O segundo passo dá-se através dos médicos e aqui também através dos farmacêuticos, pois para que os doentes possam conhecer o projeto e perceber a sua vantagem é necessário que haja uma difusão correta da informação. É necessário que as pessoas saibam que ninguém fica com os seus dados genéticos, pois estes permanecem apenas e só com a pessoa que o realizou. A tecnologia é segura e ninguém vai ter acesso a informação confidencial, sem que seja o doente a fazer essa partilha com o seu médico.

Em terceiro lugar, o próprio SNS precisa de acarinhar estes testes, ou seja, precisa de saber que é muito importante colocar nas nossas recomendações e guidelines a possibilidade de utilizar estes testes para termos racionalidade e uma utilização custo-efetiva dos medicamentos.

 

Pessoalmente, a Sr.ª Bastonária já realizou este teste genético?
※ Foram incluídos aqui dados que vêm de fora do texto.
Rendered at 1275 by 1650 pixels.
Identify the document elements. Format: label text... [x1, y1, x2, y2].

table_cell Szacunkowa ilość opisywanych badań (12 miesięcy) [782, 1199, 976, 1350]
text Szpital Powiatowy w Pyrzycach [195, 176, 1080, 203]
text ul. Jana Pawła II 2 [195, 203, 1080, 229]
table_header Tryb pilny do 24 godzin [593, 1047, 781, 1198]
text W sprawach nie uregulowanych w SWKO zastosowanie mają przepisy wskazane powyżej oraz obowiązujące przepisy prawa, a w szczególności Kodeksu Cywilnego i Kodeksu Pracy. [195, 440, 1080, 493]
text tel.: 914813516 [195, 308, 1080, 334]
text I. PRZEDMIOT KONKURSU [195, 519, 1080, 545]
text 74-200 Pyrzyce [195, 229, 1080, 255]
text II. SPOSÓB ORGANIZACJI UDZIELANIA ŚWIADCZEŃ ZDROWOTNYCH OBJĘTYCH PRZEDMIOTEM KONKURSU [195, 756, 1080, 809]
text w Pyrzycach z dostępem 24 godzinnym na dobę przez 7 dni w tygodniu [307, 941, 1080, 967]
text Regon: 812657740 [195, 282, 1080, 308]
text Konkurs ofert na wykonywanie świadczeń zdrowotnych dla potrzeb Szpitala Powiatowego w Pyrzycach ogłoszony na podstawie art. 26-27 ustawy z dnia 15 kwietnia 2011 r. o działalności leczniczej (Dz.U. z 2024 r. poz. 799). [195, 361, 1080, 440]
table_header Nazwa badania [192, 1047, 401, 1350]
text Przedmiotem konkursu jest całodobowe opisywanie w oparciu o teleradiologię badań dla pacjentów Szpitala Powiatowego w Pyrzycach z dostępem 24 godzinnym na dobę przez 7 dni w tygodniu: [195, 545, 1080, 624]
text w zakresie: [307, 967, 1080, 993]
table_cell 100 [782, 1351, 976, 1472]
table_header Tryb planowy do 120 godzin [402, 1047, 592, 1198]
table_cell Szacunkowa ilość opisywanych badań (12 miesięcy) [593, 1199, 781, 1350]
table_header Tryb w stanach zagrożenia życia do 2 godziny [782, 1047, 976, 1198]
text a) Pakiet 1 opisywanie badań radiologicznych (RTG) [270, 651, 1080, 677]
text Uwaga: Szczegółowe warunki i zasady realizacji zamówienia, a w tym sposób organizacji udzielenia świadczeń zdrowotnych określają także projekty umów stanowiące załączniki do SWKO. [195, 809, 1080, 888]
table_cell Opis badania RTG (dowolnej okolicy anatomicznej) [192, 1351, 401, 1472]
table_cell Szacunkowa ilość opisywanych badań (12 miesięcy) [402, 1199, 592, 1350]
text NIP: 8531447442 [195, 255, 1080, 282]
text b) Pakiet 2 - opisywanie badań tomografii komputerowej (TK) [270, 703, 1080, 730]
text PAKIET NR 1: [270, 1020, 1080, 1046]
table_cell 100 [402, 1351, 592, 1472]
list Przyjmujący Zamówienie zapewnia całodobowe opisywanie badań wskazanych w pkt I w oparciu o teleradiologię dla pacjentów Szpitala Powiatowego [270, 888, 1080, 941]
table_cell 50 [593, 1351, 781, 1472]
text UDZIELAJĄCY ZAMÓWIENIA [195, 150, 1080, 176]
Sim, eu fiz o teste e os resultados deste já estão disponíveis na minha app. Posso relatar-lhe um episódio que se passou comigo, em que fui a uma consulta de Cardiologia e quando o médico me ia prescrever um medicamento, lembrei-me que tinha os meus dados genéticos comigo. Verifiquei logo, ali, no momento, que em relação aos medicamentos que o médico se estava a preparar para me prescrever – e muito acertadamente de acordo com as guidelines – os resultados do meu teste mostravam que eu não respondia àquela classe terapêutica. Sendo assim, e tendo em conta o meu perfil genético, não fazia sentido eu fazer aquela medicação.

O que aconteceu foi que não existindo alternativa terapêutica de primeira linha e não sendo eu uma doente cardíaca, optou-se por uma estratégia não-farmacológica – dieta e atividade física – que me permitiram baixar os valores de risco que tinha elevados.